Departures and arrivals, signs and portents all up in this thing today.

  • I took it as a good sign back in 2013 when he told me that before the first issue of Samurai Jack hit the stands, it had been extended from a five-issue miniseries to ten issues. It was better news still when it became a fifteen issue series, and then twenty. It was revealing to see how he alternated between five-part stories and shorter stories in five-issue chunks, and since he never knew when the the five-issue extensions would end he made sure that every fifth issue would come to a conclusion that could serve as a series finish.

    Good plan, as it turns out:

    We launched pretty strong, strong enough that our five issue mini-series was almost immediately bumped up to “ongoing” status, but we’ve hit a point in the natural single issue sales attrition cycle where IDW isn’t guaranteed to see profitability on #21-25 so they decided to end it at #20 and make sure we weren’t cut off midway through a story line.

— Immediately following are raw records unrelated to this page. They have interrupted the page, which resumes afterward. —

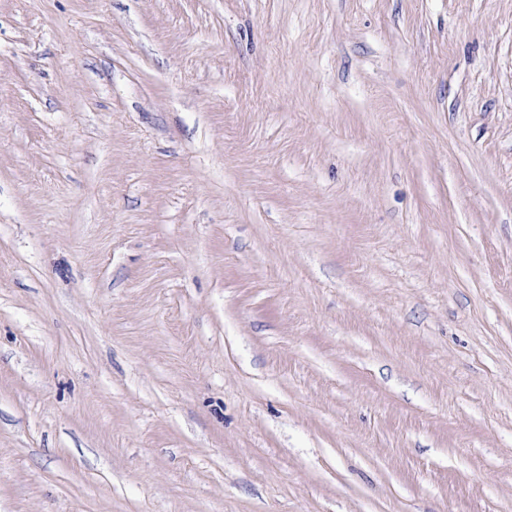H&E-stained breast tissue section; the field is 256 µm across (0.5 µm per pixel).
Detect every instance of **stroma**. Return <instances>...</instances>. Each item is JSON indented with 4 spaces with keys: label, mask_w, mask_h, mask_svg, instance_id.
Returning <instances> with one entry per match:
<instances>
[{
    "label": "stroma",
    "mask_w": 512,
    "mask_h": 512,
    "mask_svg": "<svg viewBox=\"0 0 512 512\" xmlns=\"http://www.w3.org/2000/svg\"><path fill=\"white\" fill-rule=\"evenodd\" d=\"M0 512H512V0H0Z\"/></svg>",
    "instance_id": "obj_1"
}]
</instances>
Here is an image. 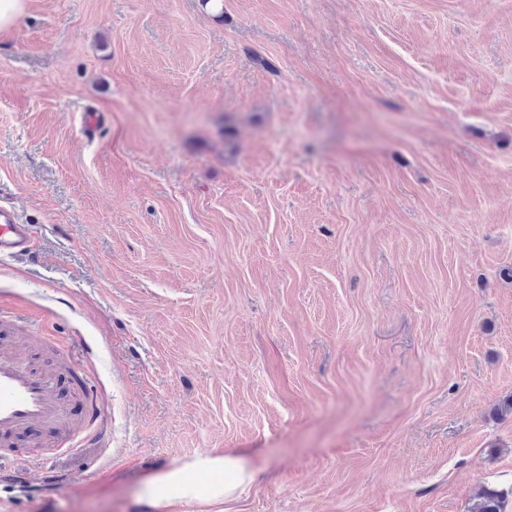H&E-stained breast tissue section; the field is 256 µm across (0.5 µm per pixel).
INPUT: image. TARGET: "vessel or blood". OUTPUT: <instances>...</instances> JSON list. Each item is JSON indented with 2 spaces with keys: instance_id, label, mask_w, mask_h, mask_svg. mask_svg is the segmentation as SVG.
Returning <instances> with one entry per match:
<instances>
[{
  "instance_id": "1",
  "label": "vessel or blood",
  "mask_w": 512,
  "mask_h": 512,
  "mask_svg": "<svg viewBox=\"0 0 512 512\" xmlns=\"http://www.w3.org/2000/svg\"><path fill=\"white\" fill-rule=\"evenodd\" d=\"M33 236L32 226L0 201V258L26 252ZM74 373L67 354L46 371L15 345L0 342V465L17 457L21 442L41 446L46 433L56 443L71 442L91 424L95 402L89 390L66 388Z\"/></svg>"
}]
</instances>
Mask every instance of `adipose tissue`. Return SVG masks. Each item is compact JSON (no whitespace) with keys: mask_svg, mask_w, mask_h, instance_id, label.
I'll list each match as a JSON object with an SVG mask.
<instances>
[{"mask_svg":"<svg viewBox=\"0 0 512 512\" xmlns=\"http://www.w3.org/2000/svg\"><path fill=\"white\" fill-rule=\"evenodd\" d=\"M218 472L224 475L223 483L211 486L209 491H202L195 481L196 476ZM253 481V472L238 456H200L147 479L141 499L147 505L157 508L158 512H165L174 503H188L201 497L212 502L235 499Z\"/></svg>","mask_w":512,"mask_h":512,"instance_id":"1","label":"adipose tissue"}]
</instances>
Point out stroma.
Masks as SVG:
<instances>
[{
  "label": "stroma",
  "mask_w": 512,
  "mask_h": 512,
  "mask_svg": "<svg viewBox=\"0 0 512 512\" xmlns=\"http://www.w3.org/2000/svg\"><path fill=\"white\" fill-rule=\"evenodd\" d=\"M93 112L100 124L82 129ZM0 258L101 437L0 512H467L512 482V0H28L0 32ZM34 236L31 224H25L15 208L5 204L0 192V258L21 254ZM218 472H224V484L210 487L205 494V499L208 501L233 500L254 481V473L238 456L232 454H224L221 457L200 456L191 462L147 479L141 500L151 507L160 509H167L176 502L189 503L203 495L200 486L192 480V476ZM166 487H177L178 490L174 495H168L162 492Z\"/></svg>",
  "instance_id": "obj_1"
}]
</instances>
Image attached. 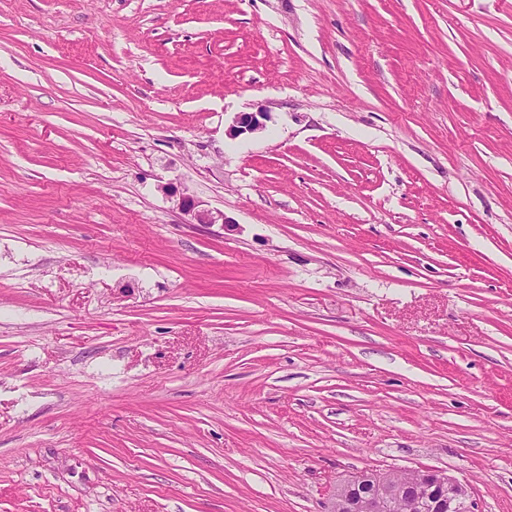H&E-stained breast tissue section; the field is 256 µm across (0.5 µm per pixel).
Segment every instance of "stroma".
Listing matches in <instances>:
<instances>
[{
    "label": "stroma",
    "instance_id": "35a3bbf8",
    "mask_svg": "<svg viewBox=\"0 0 512 512\" xmlns=\"http://www.w3.org/2000/svg\"><path fill=\"white\" fill-rule=\"evenodd\" d=\"M426 468L512 512V0H0V512ZM204 205L189 196H180L176 200L177 209L188 216L189 223L192 224H231L232 221L225 216L223 211L211 210L203 207Z\"/></svg>",
    "mask_w": 512,
    "mask_h": 512
}]
</instances>
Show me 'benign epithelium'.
Instances as JSON below:
<instances>
[{
    "label": "benign epithelium",
    "mask_w": 512,
    "mask_h": 512,
    "mask_svg": "<svg viewBox=\"0 0 512 512\" xmlns=\"http://www.w3.org/2000/svg\"><path fill=\"white\" fill-rule=\"evenodd\" d=\"M262 112H245L237 116L232 132L236 135L256 133L264 128ZM177 209L189 217L191 224H229L220 210H211L189 196L176 200ZM403 503L409 512H475L467 487L436 469L413 470L407 475L395 472L363 471L336 485L334 512H392Z\"/></svg>",
    "instance_id": "benign-epithelium-1"
}]
</instances>
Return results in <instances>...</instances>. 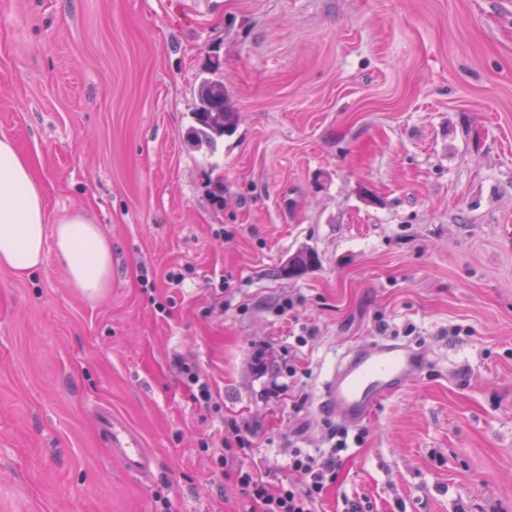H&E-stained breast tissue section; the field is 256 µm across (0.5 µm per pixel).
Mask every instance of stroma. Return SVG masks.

I absolutely respect that and appreciate the heads up so we could make our last issue extra special.

    Read the whole thing; Zub remains the classiest guy in comics (in addition to the hardest-working, having put to bed 1000 pages of comic script last year), without an ounce of irritation for his publishers; it’s sad, but it’s business, and he’s got plenty of further outlets for his creativity (this year we’ll see Samurai Jack, Skullkickers, Munchkin, Baldur’s Gate, Wayward, Conan/Red Sonja, and who know how many other projects).

    Best of all, he can stand proud of his work, having written for a well-beloved character so well that the only reaction I’ve seen to the news of the series wrap-up is Aw man, that’s a bummer. So well done, Mr Zub — we’ll miss Samurai Jack, but now there’s room in your schedule for another one of those myriad of ideas you’re just waiting to unleash on us. I’ll call that a fair trade.

  • As may have been mentioned on this page once or twice in the past today is the day that Scott McCloud’s The Sculptor comes out, and all indications are that people are eager for it. My feelings on the book are on the record, and I am looking forward to McCloud’s talk this evening in New York City. But could I — could everyone who’s read the book and universally loved it — be wrong about this book and its place in McCloud’s oeuvre?

    Nope, and here’s why: when I got dressed this morning, without any planning or prep on my part, I picked a t-shirt from the top of the stack and my not-quite-awake brain didn’t register which one it was until I started to write this post. I swear I’m telling the truth, and if people are allowed to believe that a lucky jersey or pair of socks is enough to help their favorite team win a big game, I’m allowed to believe that a shirt will herald the success of this book.

Spam of the day:

Hello. And Bye.

Good timing, anonymous crap-merchant. Good timing.